Kalian dapat membaca dalam banyak kitab fiqih yang lama maupun yang baru, tentang kapan jihad itu merupakan fardhu kifayah (kewajiban kolektif) dan kapan pula ia merupakan fardhu ain (kewajiban individual). Kalian akan tahu makna dan hakikat jihad yang sebenarnya. Lalu mengapa kelesuan ini menimpa kita? Mengapa keputusasaan memenjara hati kita hingga kita tak pernah sadar?
Wahai kaum muslimin, sekarang kita hidup dalam abad kebangkitan. Maka bangunlah diri kalian, agar kalian dapat membangun umat kalian.
Kewajiban ini menuntut adanya jiwa yang dipenuhi oleh iman dan hati yang luhur. Berusahalah untuk senantiasa meneguhkan komitmen kalian dan memurnikan hati kalian. Kewajiban ini menuntut kalian untuk terus berkorban dengan harta dan kesungguhan. Bersiaplah dan singsingkan lengan baju kalian. Sesungguhnya apa yang ada pada kalian akan pupus habis, dan apa yang ada di sisi Allah akan kekal. Sesungguhnya Allah telah membeli jiwa dan harta benda kaum muslimin, dengan memberikan balasan surga, yang luasnya seluas langit dan bumi.

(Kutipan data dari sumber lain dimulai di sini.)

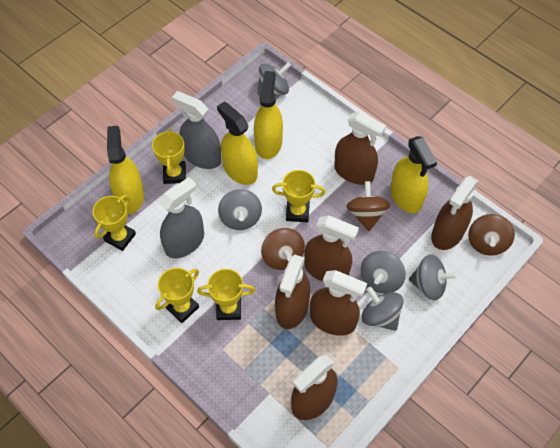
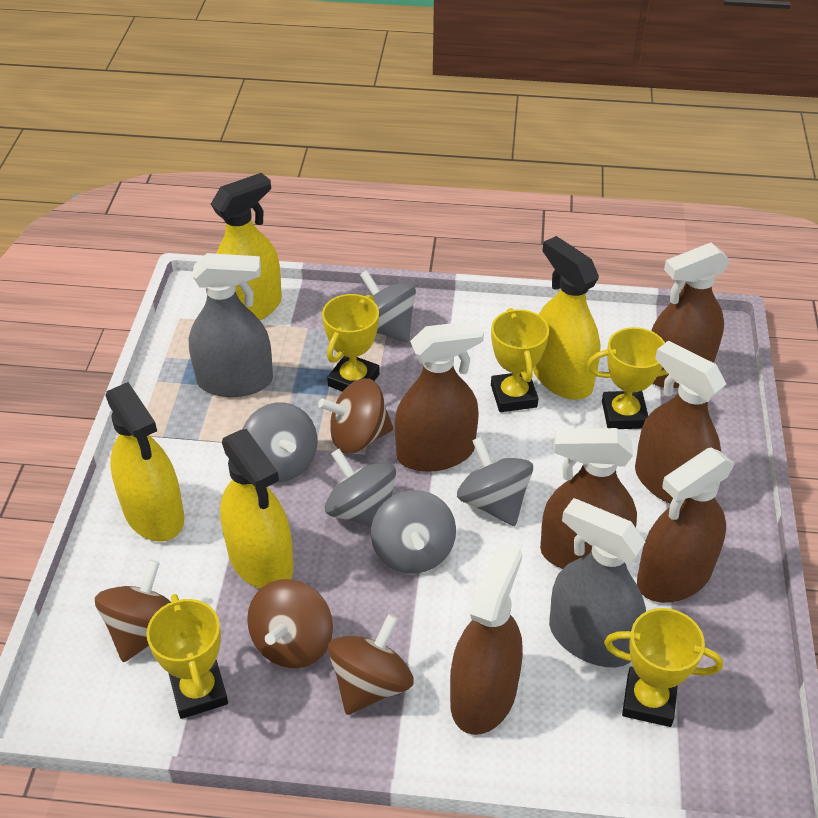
brown spinning top: [261,228,305,270] [346,181,390,231] [468,214,515,256] = 3 -> [95,560,171,662] [247,579,333,668] [318,378,393,454] [328,614,414,715] = 4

Dari Mana Kita Harus Memulai
Sesungguhnya setiap umat yang ingin membina dan membangun dirinya, serta berjuang untuk mewujudkan cita-cita dan membela agamanya, haruslah memiliki kekuatan jiwa yang dahsyat. Kekuatan jiwa itu terekspresikan dalam beberapa hal sebagai berikut; tekad membaja yang tak pernah melemah, kesetiaan yang teguh dan tidak tersusupi oleh pengkhianatan, pengorbanan yang tidak terbatasi oleh keserakahan dan kekikiran, pengetahuan dan keyakinan, serta penghormatan yang tinggi terhadap ideologi yang diperjuangkan. Semua itu akan menghindarkannya dari kesalahan, penyimpangan, menawar-nawarnya dengan yang lain, atau tertipu oleh ideologi lain. Hanya di atas pilar-pilar dasar ini dan hanya di atas kekuatan spiritual yang dahsyat ini, sebuah ideologi akan hidup, bangsa yang muda dan sedang bangkit akan terbina, dan sungai kehidupan akan mengalir kembali dalam jiwa setelah sekian lama dilanda kekeringan.

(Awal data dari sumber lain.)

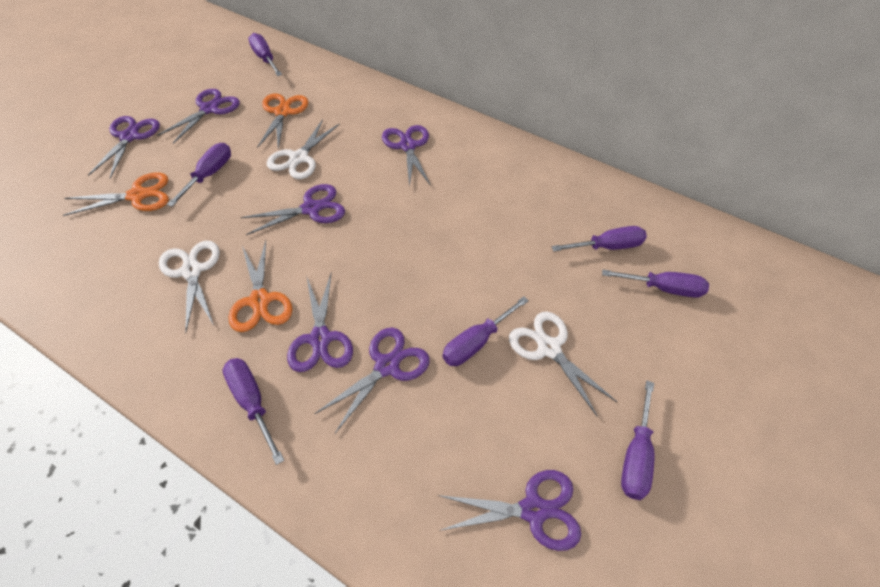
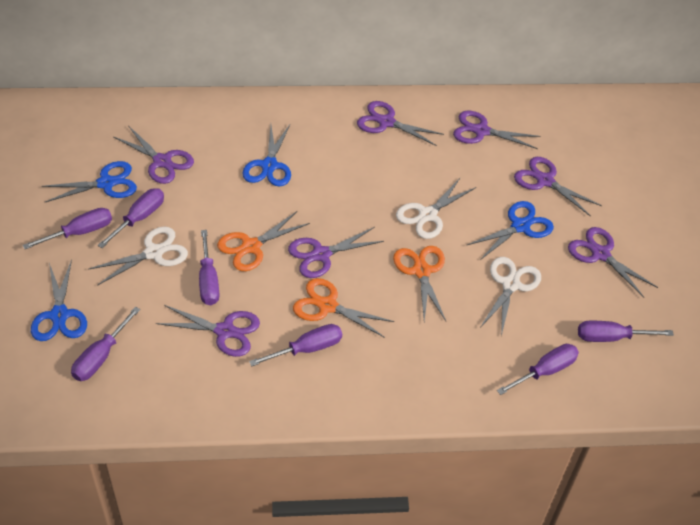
blue scissors: none = 0 -> [31,259,87,341] [41,161,137,202] [243,125,291,186] [466,201,554,260] = 4

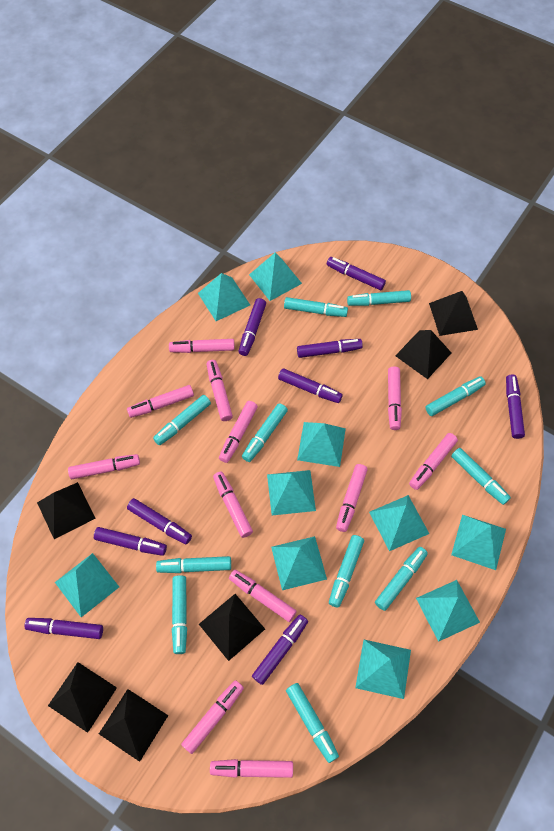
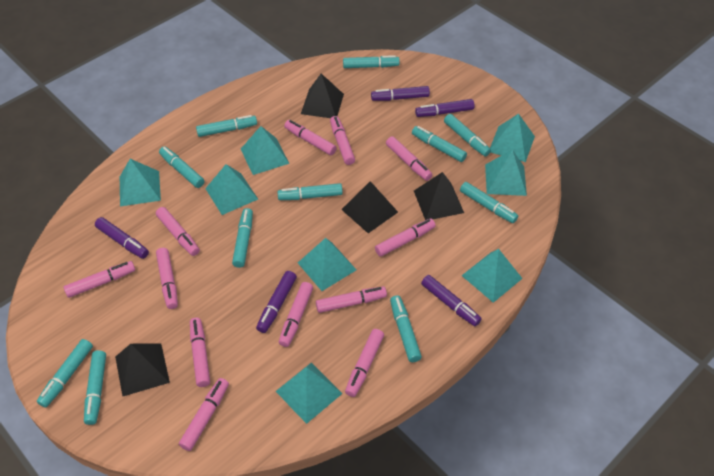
black pyramid: [37,482,95,539] [48,662,117,733] [99,689,169,762] [199,594,265,661] [395,330,451,379] [429,291,478,336] = 6 -> [115,343,170,397] [301,74,344,118] [341,181,398,233] [414,172,464,220] = 4
purple marker: [25,618,103,639] [94,527,167,556] [127,498,192,545] [238,298,266,356] [252,615,308,685] [278,368,343,403] [297,339,363,358] [327,257,386,290] [506,374,525,439] = 9 -> [95,217,149,259] [256,271,297,333] [371,86,430,101] [415,99,475,117] [421,275,482,326] = 5
turquoise pyramid: [55,553,119,617] [198,273,250,321] [249,252,302,301] [267,470,316,516] [271,536,327,590] [297,422,346,467] [355,640,411,699] [369,495,429,551] [416,580,480,642] [451,515,506,570] = 10 -> [120,159,161,206] [205,164,258,215] [241,126,290,175] [276,363,343,424] [298,238,356,291] [461,249,523,303] [485,150,527,196] [490,114,535,162] = 8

Setiap bangsa yang tidak memiliki keempat sifat tersebut –atau minimal para pemimpinnya–, maka dapat dipastikan dia akan menjadi bangsa yang rapuh dan miskin. Tidak akan ada kebaikan yang dapat ia raih atau harapan yang dapat ia capai dengan kelemahannya itu. Selamanya ia akan hidup dalam mimpi dan angan-angan kosong.
“Sesungguhnya prasangka itu tidak berguna untuk mencapai kebenaran.”
Inilah hukum dan sunah Allah yang berlaku dalam kehidupan makhluk-Nya. Dan tidak akan pernah ada perubahan dalam hukum dan sunah Allah itu.
“Sesungguhnya Allah tidak akan merubah keadaan suatu kaum sehingga mereka merubah keadaan yang ada pada diri mereka sendiri.” ” (Ar-Ra’d:11)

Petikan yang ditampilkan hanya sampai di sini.